AerLingus planes just look like you’re about to have a good time. Their almost-cheesy symbol of Irish luck stands out from the rest of the hunks of metal at an American airport, and the light, fun feeling they have is an apt introduction to a visit to Ireland.

I was actually surprised to see the cheerful design on the AerLingus planes, having thought that the Irish love of the four-leaf clover was an American perception. But alas, their festive national spirit does line up with many of those perceptions.
Warm from whiskey samples in the airport, we loaded the bird from the tarmac in Glasgow, and I was filled with a new sense of excitement for life. Somehow, that feeling didn’t leave me during our visit–and actually hasn’t left me since that trip in 2014.

Once we got off the plane and found our AirBnB apartment, we started with a self-guided spirits tour of the Temple Bar District, a famed party neighborhood. We turned to Rick Steves, even to find the party spots, and our first stop was a bar aptly named The Temple Bar. There, we discovered what was the norm at most pubs in Dublin: that craft whiskeys and Carlow Brewing Company beers are widely available. The next morning, we went back to the same area and encountered one of the first touristy things we highly recommend any Dublin visitor must do:

1. Eat a Full Irish Breakfast. Alcohol isn’t the only thing to consume in Dublin. A traditional full Irish breakfast really is a must-try for visitors. The Irish breakfast includes eggs, ham, potatoes, white pudding, and the infamously weird blood pudding (or black pudding). Rather than show you our own pics of Irish breakfast (I haven’t mastered the whole food photography thing just yet), I’m going to suggest you check out this recipe and the picture that goes with it.
An aside about blood pudding: The consistency of it is not at all that of pudding. In fact, when the server brought our plates, I thought they’d forgotten to include it. It is more like a cake than pudding, which at first tastes a bit like a peppered potato and finishes with an eerily true-to-its-name taste of iron.
Anyway, the traditional breakfast is a delicious way to start the day. The earthy, hearty flavors and textures help you connect to the area and give you tons of energy to face the day.
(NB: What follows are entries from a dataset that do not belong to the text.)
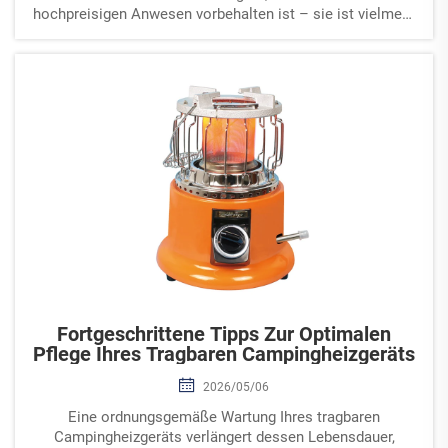
hochpreisigen Anwesen vorbehalten ist – sie ist vielmehr
zu einer strategischen Investition geworden, die messbare
Mehrwerte für den Immobilienwert generiert. Eine...
Fortgeschrittene Tipps Zur Optimalen
Pflege Ihres Tragbaren Campingheizgeräts
2026/05/06
Eine ordnungsgemäße Wartung Ihres tragbaren
Campingheizgeräts verlängert dessen Lebensdauer,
2. Visit the Guinness Museum and Storehouse. The Guinness Museum and Storehouse at St. James Gate, or “the Guinness Factory” as we called it, is kind more of an Experience  than a museum. You can walk through the museum on a self-guided, but heavily planned, tour that tells the story of how beer is made as well as national hero Arthur Guinness’s story.

3. Do a Literary Pub Crawl. It’s hard to be in Dublin without feeling the impact that writers have had on the city. That’s why it’s important to have an experience that blends two important Irish concepts together: books and booze. The popular tour, accurately called the Dublin Literary Pub Crawl, is led by two funny actors who happened to also love beer. The tour takes you to famous spots around the city, like Trinity College, O’Neill’s Pub, and O’Hara’s Pub.

Dublin is a welcoming city and it’s easy to feel comfortable there. And, even though its history is intense, it is also modern and mixes together centuries-old stories with those that happened yesterday. If you’re planning your first visit to Dublin, these three activities will introduce you to the culture and pride of the city.